KCK Yürütme Konseyi Eşbaşkanı Cemil Bayık, Yeni Özgür Politika ve Azadiya Welat gazetelerine yazdığı Kürtçe makalede şunları belirtti:  

“AKP iktidarı Türkiye tarihinin en faşist ve en Kürt düşmanı iktidarı haline gelmiştir. İktidarını demokratikleşme ya da başka politik açılımlarla sürdürme yerine, tamamen Kürt’ü yok etmeye bağlamıştır. Kürt düşmanlığı yaparak ve Kürt Özgürlük Hareketini tasfiye etme saldırıları yaparak iktidarını ayakta tutmaya yönelmiştir. AKP, iktidarını Kürt’ü ezmeye dayandırdığından, Kürtler için tam anlamıyla soykırımcı bir iktidar haline gelmiştir. Bu karakteriyle Kürtler için son yüzyıldaki en tehlikeli iktidar olarak tarihteki yerini alacaktır. TC tarihinin tümü Kürtleri soykırıma uğratma tarihi olmuştur; ancak bu bir devlet politikası ve zamana yayılmış bir hedef olarak ele alınmıştır. Ancak AKP, iktidarı bırakmayı düşünmeyen bir hükümet olduğundan ve iktidarını sürdürmeyi de Kürt düşmanlığına bağladığından her türlü baskı ve zulüm politikasını pervasızca uygulamaktadır. Bu Kürt düşmanı politikalarıyla MHP ve tüm Kürt düşmanlarının desteğini almaktadır. Böylece hem iktidarını sürdürmekte, hem de Kürt düşmanlığında hiçbir iktidarın uygulamadığı yol ve yönteme başvurmaktadır. Halk sokağımı ve mahallemi ben yöneteceğim dediğinde buna karşı yürüttüğü faşist saldırılar, AKP iktidarının tüm yüzünü açıklıkla gözler önüne sermiştir.

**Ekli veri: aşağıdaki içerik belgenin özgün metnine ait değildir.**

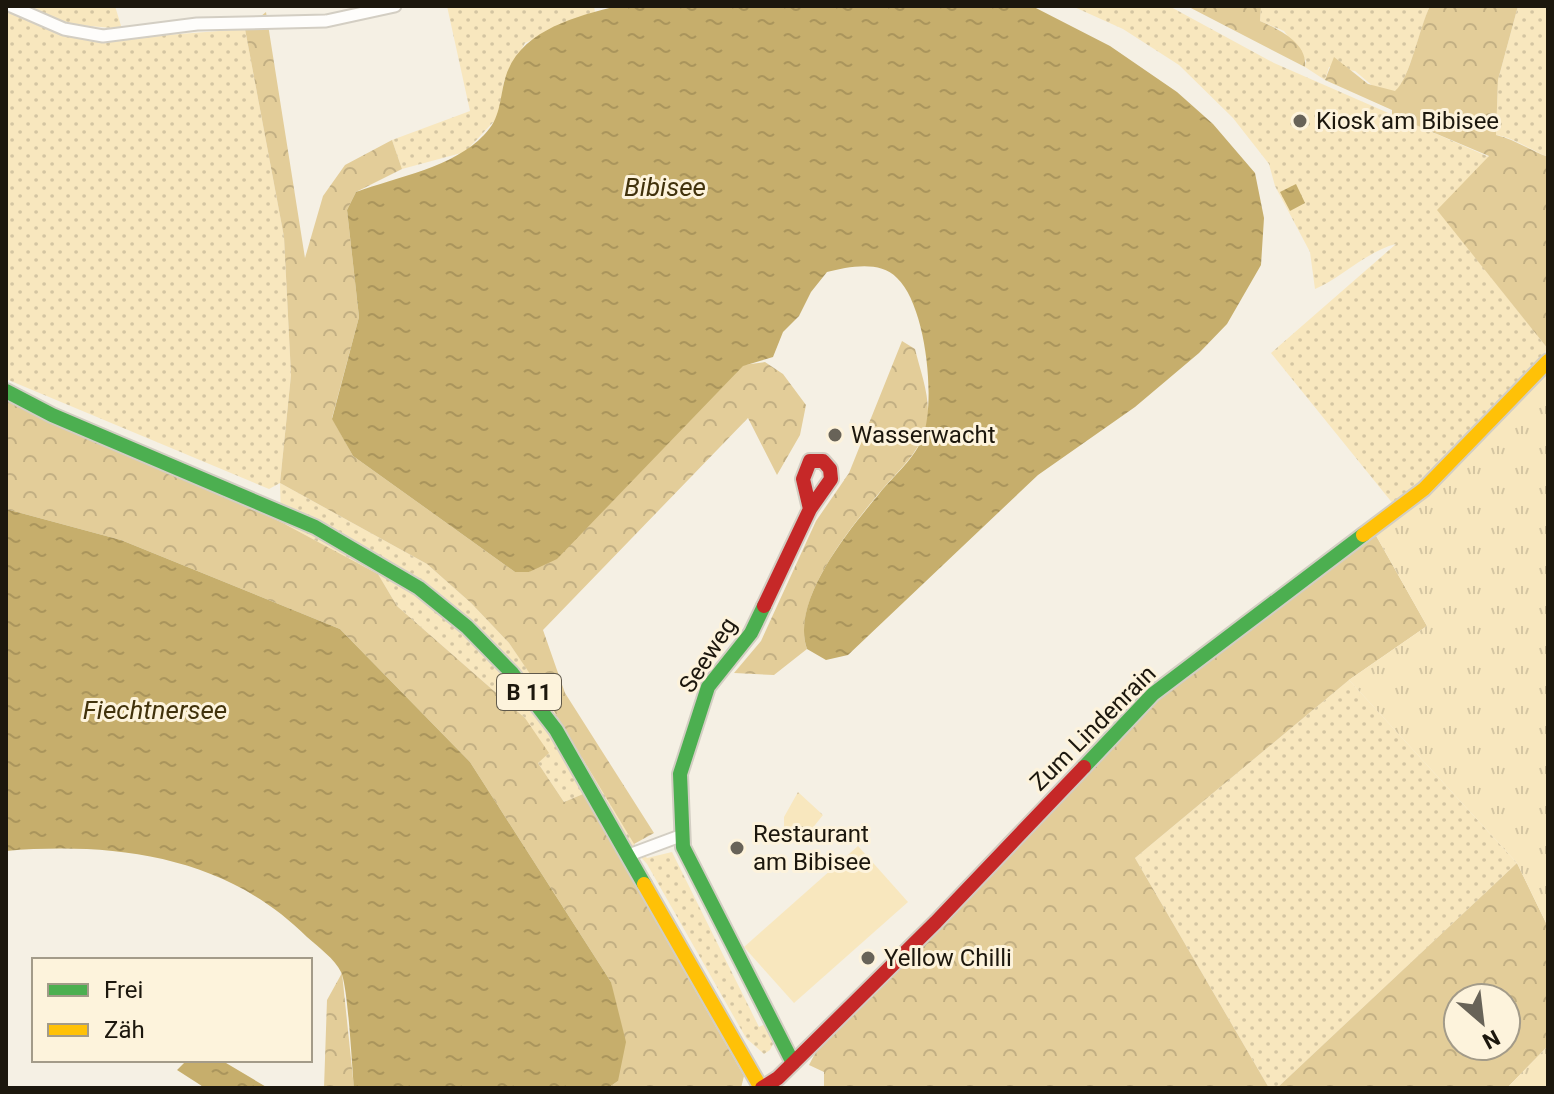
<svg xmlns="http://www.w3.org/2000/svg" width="1554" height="1094" font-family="Roboto,sans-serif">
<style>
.grass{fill:url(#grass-dots)}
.forest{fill:url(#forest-crowns);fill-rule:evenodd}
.park{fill:url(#park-tufts)}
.pitch{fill:#f8e7be}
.water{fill:url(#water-ripples)}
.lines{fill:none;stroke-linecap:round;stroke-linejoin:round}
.street-casing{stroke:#d3cec3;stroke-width:15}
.fast-casing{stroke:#d3cec3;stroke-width:18}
.slow-casing{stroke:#d3cec3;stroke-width:18}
.jam-casing{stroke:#d3cec3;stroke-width:18}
.street{stroke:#fefdfb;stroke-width:11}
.fast{stroke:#4caf50;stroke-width:14}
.slow{stroke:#ffc107;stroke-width:14}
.jam{stroke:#c62828;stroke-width:14}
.poi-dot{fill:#686358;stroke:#fdf3dc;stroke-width:3}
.labels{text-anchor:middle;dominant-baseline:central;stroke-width:6;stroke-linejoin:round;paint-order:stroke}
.shield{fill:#fdf3dc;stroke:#60594b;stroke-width:2}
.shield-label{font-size:22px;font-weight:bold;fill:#1c170d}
.poi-label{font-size:24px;fill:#1c170d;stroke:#fdf3dc;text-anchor:start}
.street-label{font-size:24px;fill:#1c170d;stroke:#fdf3dc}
.water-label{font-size:26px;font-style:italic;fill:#41320c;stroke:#fdf3dc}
</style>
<defs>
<pattern id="grass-dots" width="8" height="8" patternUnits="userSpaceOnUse" patternTransform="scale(2)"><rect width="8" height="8" fill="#f8e7be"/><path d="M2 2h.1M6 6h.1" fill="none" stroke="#d4c5a2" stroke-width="1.8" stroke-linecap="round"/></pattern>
<pattern id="forest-crowns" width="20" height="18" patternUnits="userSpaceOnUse" patternTransform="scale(2)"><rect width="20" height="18" fill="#e3cd99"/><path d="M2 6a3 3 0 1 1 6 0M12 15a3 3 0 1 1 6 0" fill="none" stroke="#c2af83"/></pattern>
<pattern id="park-tufts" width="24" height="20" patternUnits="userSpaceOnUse" patternTransform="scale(2)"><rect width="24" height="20" fill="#f8e7be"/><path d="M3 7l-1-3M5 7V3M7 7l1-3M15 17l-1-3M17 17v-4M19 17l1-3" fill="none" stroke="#d4c5a2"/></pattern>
<pattern id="water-ripples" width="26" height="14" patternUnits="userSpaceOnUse" patternTransform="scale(2)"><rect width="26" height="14" fill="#c6ae6c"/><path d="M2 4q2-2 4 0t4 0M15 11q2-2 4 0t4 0" fill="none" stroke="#aa955c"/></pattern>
</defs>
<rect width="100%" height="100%" fill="#f5f0e4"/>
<path class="grass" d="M 6,6 L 102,40 L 245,29 L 284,237 L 291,375 L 280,483 L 427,564 L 471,603 L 509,643 L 546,696 L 634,844 L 647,858 L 672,852 L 759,1027 L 765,1024 L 773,1044 L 770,1050 L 764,1054 L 746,1038 L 647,864 L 583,794 L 564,802 L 538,763 L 525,718 L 397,606 L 378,574 L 281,522 L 280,483 L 269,489 L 6,379 Z
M 27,6 L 115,6 L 122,29 L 69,24 Z
M 447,6 L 594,6 L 595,12 L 525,43 L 504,81 L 498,117 L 465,152 L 402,169 L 392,140 L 470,111 Z
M 1072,6 L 1169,6 L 1274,63 L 1489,157 L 1438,210 L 1548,349 L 1429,476 L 1394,505 L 1271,353 L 1396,244 C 1367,251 1343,277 1315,289 L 1310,252 L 1275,186 L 1269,164 L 1233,118 L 1179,65 L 1123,29 Z
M 1261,6 L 1430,6 C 1420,27 1409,80 1395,92 L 1374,87 L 1355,71 L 1329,67 L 1325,80 L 1305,67 L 1306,61 L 1284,31 L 1260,21 Z
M 1518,6 L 1548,6 L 1548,157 C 1530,150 1515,138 1496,135 L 1498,80 Z
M 1349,680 L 1517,863 L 1277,1088 L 1269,1088 L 1135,858 Z"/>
<path class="forest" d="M 1187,6 L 1261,6 L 1260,21 C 1278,29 1308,43 1305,67 Z
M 1430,6 L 1518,6 L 1498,80 L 1496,135 C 1514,139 1529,150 1548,157 L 1548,349 L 1437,210 L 1489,156 L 1392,115 L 1392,110 L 1325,80 L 1334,57 L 1368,84 L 1395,91 C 1410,79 1419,28 1430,6 Z
M 266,12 L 305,258 L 323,196 L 345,165 L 392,140 L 402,169 L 356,192 L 347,210 L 359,317 L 332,418 L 353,456 L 515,572 L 529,572 L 661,449 L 743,365 L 765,362 L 783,374 L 806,405 L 800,435 L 777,475 L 748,418 L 543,630 L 565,693 L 654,833 L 634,844 L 545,696 L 509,643 L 471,603 L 427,564 L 280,483 L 291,375 L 284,237 L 245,29 Z
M 902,341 L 915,349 C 922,378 936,410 922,439 C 912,460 894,475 880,492 C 850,528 790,601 807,649 L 774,675 L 734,673 L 761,641 L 816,521 L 849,473 Z
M 6,398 L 281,522 L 378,574 L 397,606 L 525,718 L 549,753 L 538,763 L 564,802 L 583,794 L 744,1076 L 741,1088 L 608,1088 L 618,1081 L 611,982 L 470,762 L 340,629 L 121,540 L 6,509 Z
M 1374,532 L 1427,626 L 1349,680 L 1135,858 L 1269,1088 L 824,1088 L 824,1072 L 809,1065 L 821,1042 L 946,923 L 1155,697 Z
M 1517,863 L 1548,927 L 1548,1046 L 1507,1088 L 1277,1088 ZM 1458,998 L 1506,998 L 1506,1046 L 1458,1046 Z
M 342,973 L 354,1088 L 324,1088 L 327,1000 Z"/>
<path class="park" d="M 1548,370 L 1548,927 L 1517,863 L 1349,680 L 1427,626 L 1374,532 L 1442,481 Z
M 798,792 L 823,815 L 799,845 L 784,834 L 784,817 Z
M 1548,1046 L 1548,1088 L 1507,1088 Z"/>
<path class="pitch" d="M 858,846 L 908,902 L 794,1003 L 744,947 Z"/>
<path class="water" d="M 617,6 L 1032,6 L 1110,46 L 1177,92 L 1213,124 L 1255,173 L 1264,218 L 1261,265 L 1227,324 L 1199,353 L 1135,407 L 1038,475 L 848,655 L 826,660 L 807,649 C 790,601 849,530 879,494 C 893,476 916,458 923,436 C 936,400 926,305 897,278 C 879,260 849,267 827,272 L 811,292 L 799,316 L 783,332 L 773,357 L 743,366 L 557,559 L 529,572 L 515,572 L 353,456 L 332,419 L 359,317 L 347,210 L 356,192 C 397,177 454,167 484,135 C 501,118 499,101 505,79 C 518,31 574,17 617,6 Z
M 1296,184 L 1305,203 L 1290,211 L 1280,192 Z
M 6,509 L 121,540 L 340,629 L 470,762 L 611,982 L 626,1042 L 618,1081 L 608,1088 L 354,1088 C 352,1067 348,986 341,972 C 335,959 318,947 307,937 C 226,856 115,842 6,851 Z
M 187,1060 L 221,1060 L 268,1088 L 205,1088 L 177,1070 Z"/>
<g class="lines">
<defs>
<path id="street" d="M 11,6 L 64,29 L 103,36 L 197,24 L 326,21 L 395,6
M 629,855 L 680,836"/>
<path id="fast" d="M 6,391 L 52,415 L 315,527 L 419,588 L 467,627 L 512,673 L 556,730 L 644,884
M 764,606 L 751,633 L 708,687 L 680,774 L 683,847 L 793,1063
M 1084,767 L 1153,694 L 1363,535"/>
<path id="slow" d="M 1363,535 L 1424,489 L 1548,361
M 644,884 L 761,1088"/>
<path id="jam" d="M 764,606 L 810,509 L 831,479 L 830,469 L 823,461 L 810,461 L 803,479 L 810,509
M 762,1088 L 778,1078 L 936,922 L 1084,767"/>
</defs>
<use href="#street" class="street-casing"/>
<use href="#fast" class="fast-casing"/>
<use href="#slow" class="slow-casing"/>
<use href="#jam" class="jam-casing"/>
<use href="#street" class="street"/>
<use href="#fast" class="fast"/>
<use href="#slow" class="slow"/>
<use href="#jam" class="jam"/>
</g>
<g class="poi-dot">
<circle cx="1300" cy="121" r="8"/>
<circle cx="835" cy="435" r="8"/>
<circle cx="737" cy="848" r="8"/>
<circle cx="868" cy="958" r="8"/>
</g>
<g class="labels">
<rect class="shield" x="497" y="674" width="64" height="36" rx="6"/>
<g class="shield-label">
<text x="529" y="692">B 11</text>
</g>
<g class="poi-label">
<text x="1316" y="121">Kiosk am Bibisee</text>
<text x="851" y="435">Wasserwacht</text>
<text x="753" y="834">Restaurant<tspan x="753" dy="28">am Bibisee</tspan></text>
<text x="884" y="958">Yellow Chilli</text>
</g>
<g class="street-label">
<text transform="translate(708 655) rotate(-57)">Seeweg</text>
<text transform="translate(1093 728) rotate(-45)">Zum Lindenrain</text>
</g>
<g class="water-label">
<text x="665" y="187">Bibisee</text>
<text x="155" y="710">Fiechtnersee</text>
</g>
</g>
<rect width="1554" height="1094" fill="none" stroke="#1c170d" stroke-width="16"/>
<rect x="32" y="958" width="280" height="104" fill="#fdf3dc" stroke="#a39b89" stroke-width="2"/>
<rect x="48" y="984" width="40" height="12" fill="#4caf50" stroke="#a39b89" stroke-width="2"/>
<text x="104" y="998" font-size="24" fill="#1c170d">Frei</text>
<rect x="48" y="1024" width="40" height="12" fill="#ffc107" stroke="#a39b89" stroke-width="2"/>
<text x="104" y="1038" font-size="24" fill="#1c170d">Zäh</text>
<g transform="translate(1482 1022) rotate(152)"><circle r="38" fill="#fdf3dc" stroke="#a39b89" stroke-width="2"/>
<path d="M0-6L14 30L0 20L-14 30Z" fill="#686358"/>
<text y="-12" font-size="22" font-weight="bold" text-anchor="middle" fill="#1c170d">N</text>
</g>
</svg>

AKP iktidarı artık herhangi bir TC hükümeti değildir. Türkiye'de hegemonik yeni bir otoriter sistemi kurmayı önüne koymuştur. Eski cumhuriyetin ideolojik, siyasi ve kurumsal olarak aşılması ile birlikte AKP kendi ideolojik ve siyasi anlayışı temelinde yeni bir hegemonik sistem kurmaya yönelmiştir. Yeni bir hegemonik sistem kurmak, ancak Türkiye'nin onlarca yıllık yürütülen mücadele ile ortaya çıkarılan demokratikleşme birikimini saf dışı etmekle mümkün olabilir. Çünkü hegemonik bir sistem kurmak ancak demokrasi karşıtlığıyla mümkün olur. Bunun için de Türkiye'nin en dinamik demokrasi gücü olan Kürt demokrasi güçlerinin ezilmesi gerekmektedir. AKP şimdi Kürtlerin demokrasi dinamiklerine saldırarak kurmak istediği yeni soykırımcı sömürgeci hegemonik sistem önündeki engeli kaldırmak istemektedir.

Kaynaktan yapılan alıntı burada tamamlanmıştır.